Serco is making good progress in managing the exit from loss-making contracts in the remainder of its private sector BPO business, which are predominantly UK onshore operations.  For the year ended 31 December 2015, and including the effect of progress year-to-date in successfully transferring and ending early some of these contracts, the aggregate of these other operations not forming part of today’s transaction are expected to generate revenues of approximately £90m.  The aggregate negative contribution, together with remaining overheads, is expected to be an EBITDA loss of approximately £9m and a Trading Loss of £11 million (before Review adjustments and treatment of assets held for sale).  These expectations include approximately £7m benefit from OCP utilisation against contract losses, with the remainder of the loss reflecting direct and allocated overheads.

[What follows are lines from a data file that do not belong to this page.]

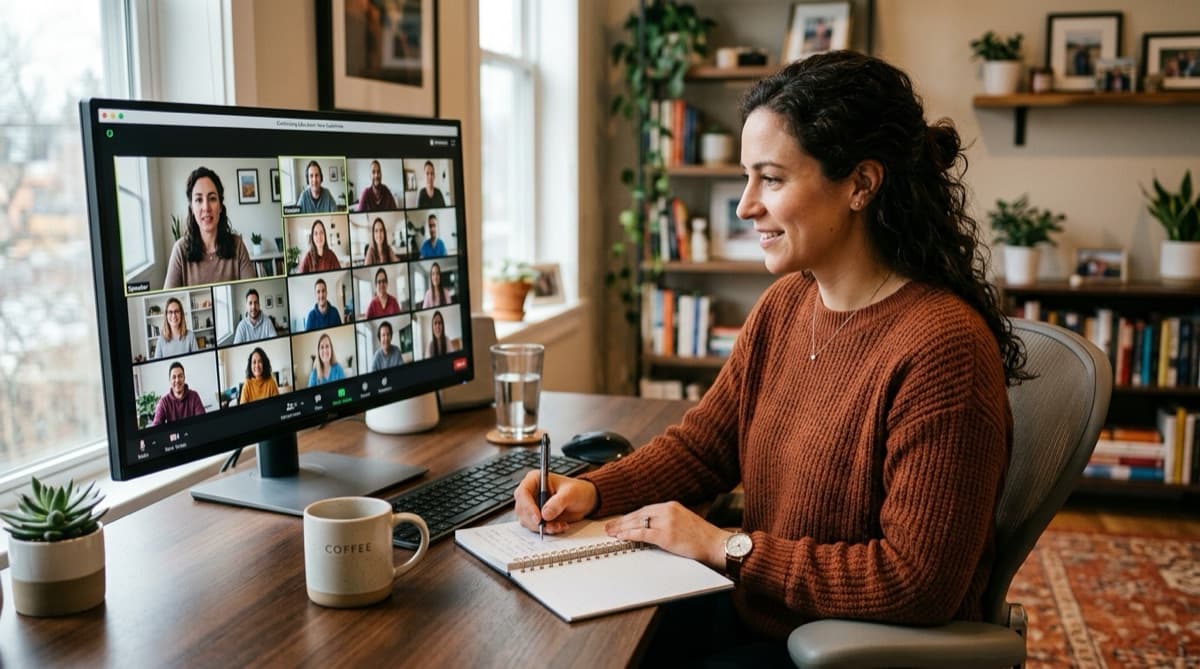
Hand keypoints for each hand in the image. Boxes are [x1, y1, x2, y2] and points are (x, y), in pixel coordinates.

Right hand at [513, 471, 597, 534]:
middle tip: (550, 526)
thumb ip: (558, 502)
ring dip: (543, 527)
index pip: (523, 493)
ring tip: (559, 525)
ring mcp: (533, 506)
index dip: (528, 506)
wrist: (584, 501)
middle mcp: (531, 492)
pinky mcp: (537, 517)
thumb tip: (545, 514)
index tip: (538, 518)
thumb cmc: (577, 490)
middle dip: (535, 521)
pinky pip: (535, 527)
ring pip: (527, 521)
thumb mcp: (570, 493)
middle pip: (522, 509)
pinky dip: (547, 530)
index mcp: (535, 479)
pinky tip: (559, 526)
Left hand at [605, 501, 731, 569]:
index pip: (645, 509)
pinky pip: (642, 534)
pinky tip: (621, 537)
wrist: (715, 544)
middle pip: (638, 514)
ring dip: (622, 528)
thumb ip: (668, 520)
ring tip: (611, 532)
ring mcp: (667, 522)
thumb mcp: (684, 520)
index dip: (630, 516)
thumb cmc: (702, 537)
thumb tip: (652, 526)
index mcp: (671, 506)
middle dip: (622, 521)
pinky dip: (629, 534)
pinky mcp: (666, 536)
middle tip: (609, 526)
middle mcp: (668, 510)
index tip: (621, 520)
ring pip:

Serco also continues to evaluate the potential for further disposals of remaining private sector BPO operations, together with further actions to transfer contracts, serve notice to terminate contracts early or otherwise run-off the contracts over the remaining contractual periods.  The revenues and related contract losses from private sector BPO operations that remain part of Serco beyond the end of 2015 are therefore not expected to be material.  However, the Group estimates there are approximately £7m of ‘stranded’ shared service centre costs that were previously absorbed by the Global Services division and that will now have to be recovered through additional cost savings over the course of 2016 and beyond.

Overall effect on earnings and leverage of exit from private sector BPO

Serco’s overall exit from private sector BPO is estimated to be broadly earnings neutral.  The effect of the Transaction proceeds reducing debt will lower the Group’s net financing costs, which approximately offsets the reduction in total divisional profit (being the aggregate of the earnings from the Offshore BPO Operations being disposed of and the losses from the other operations being exited).

Prior to the actions to exit private sector BPO and as previously disclosed, Serco had anticipated EBITDA for 2015 of around £160m and year-end net debt of £320-350m, resulting in leverage of approximately 2x.  Following the Transaction and other progress to exit private sector BPO operations and on a pro forma basis, it is expected that leverage would be reduced to around 1x.